Let's face it, we all want flawless skin, trimmed legs, toned arms and flatter tummies (in men's case, washboard abs). And celebrities just seem to have it all. Or do they?
Just how tiny is Kim Kardashian's waistline and how really toned are her arms and legs? Does Fergie really have no wrinkles whatsoever on her face? And has Kim Cattrall really aged that gracefully?
People who find themselves asking these questions a regular basis may be pleased to know that researchers at Dartmouth have proposed a software tool for rating photographs for authenticity. The software quantifies the extent of how much these pictures have been digitally altered by programs such as Adobe Photoshop.
The software was proposed by Hany Farid, professor of Computer Science, and Eric Kee¸ doctoral student. Their research is published in this week's National Academy of Sciences journal.
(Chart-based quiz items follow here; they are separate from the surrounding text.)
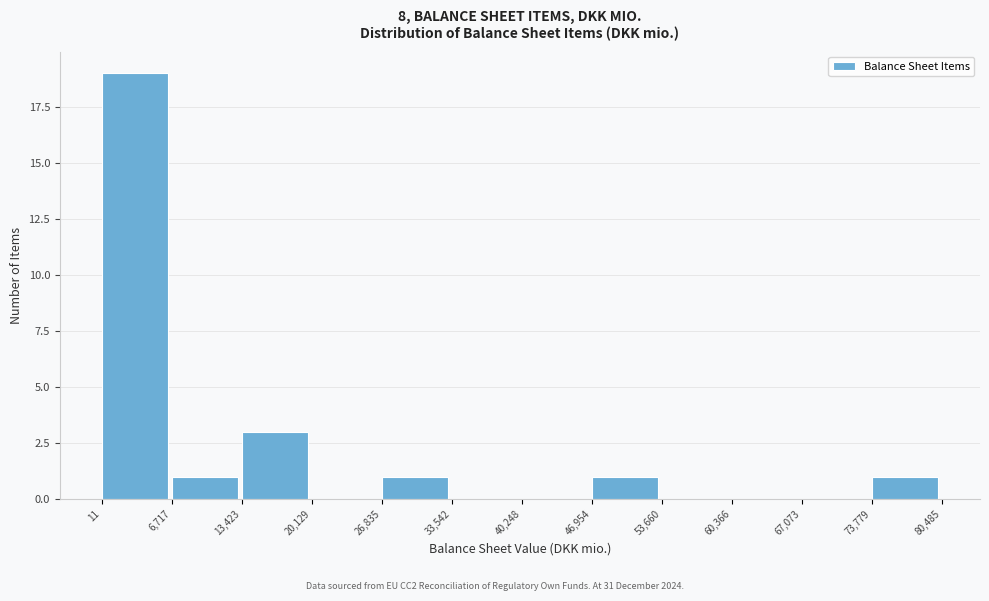

Reading left to right, list every bar in this chart as the range it spans on the x-axis followed by its height. The values are not printed on the chart, so give them approximately, as read against the axis.

11 to 6,717: 19
6,717 to 13,423: 1
13,423 to 20,129: 3
20,129 to 26,835: 0
26,835 to 33,542: 1
33,542 to 40,248: 0
40,248 to 46,954: 0
46,954 to 53,660: 1
53,660 to 60,366: 0
60,366 to 67,073: 0
67,073 to 73,779: 0
73,779 to 80,485: 1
If the tool is used in the future, magazines and advertisements could have a warning label on images similar to a nicotine ad, Farid told Mashable. There could be a number at the bottom of the photo revealing just how much it's been altered.
The proposal of this software comes at a time when the American Medical Association adopted a policy on body image and advertising, encouraging advertisers and others to discourage altering photographs in such a way that it would give an unrealistic expectation of appropriate body image.
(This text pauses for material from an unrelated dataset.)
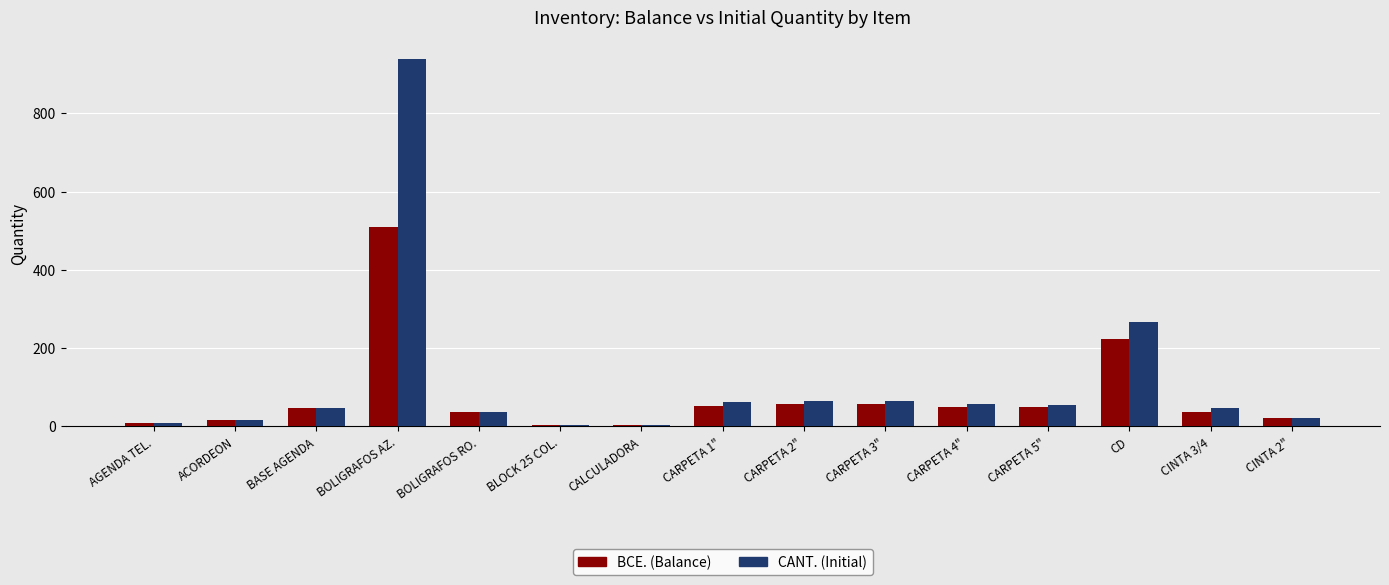

What is the value of the BCE. (Balance) bar at the 1st from the left?

9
Some European countries such as Norway and France have also proposed labelling images that have been altered.
The researchers' tool will have a rating scale of one (very similar) to five (very different).
According to Dartmouth's Web site, the rating system takes into account common practices such as cropping and color adjustment and provides assessment of other kinds of modifications that dramatically change a person's appearance.
Dartmouth's Web site also noted that the researchers consider geometric alterations such as slimming legs and correcting posture, as well as photometric manipulations that might include removing wrinkles and skin blemishes.
We start with the before and after digital images from which we automatically estimate the geometric and photometric changes, effectively reverse engineering the manipulations that a photo retoucher has made, Farid told Dartmouth.